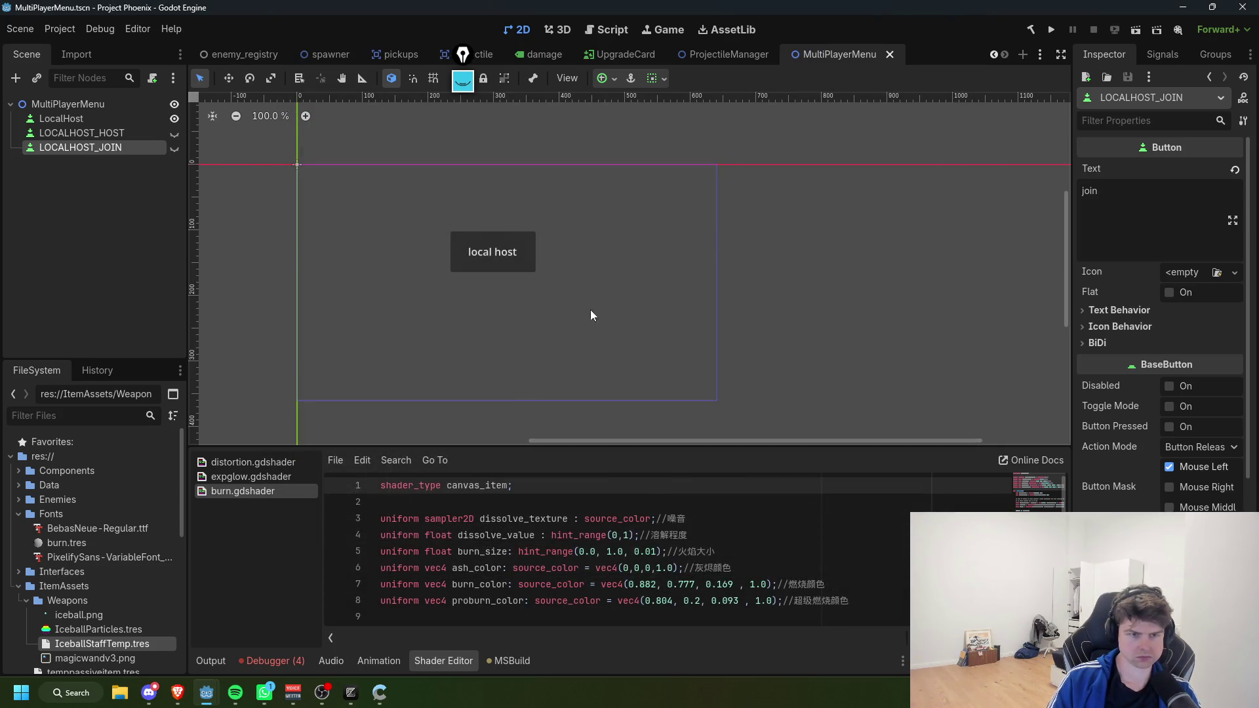
Step: Filter the project files by 'ma', clear the filter, and select the LOCALHOST_HOST node
click(82, 411)
text(ma)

● What you need to do: Print all the lines above again exactly, without any pictures.

● Expected output:
Step: Filter the project files by 'ma', clear the filter, and select the LOCALHOST_HOST node
click(82, 411)
text(ma)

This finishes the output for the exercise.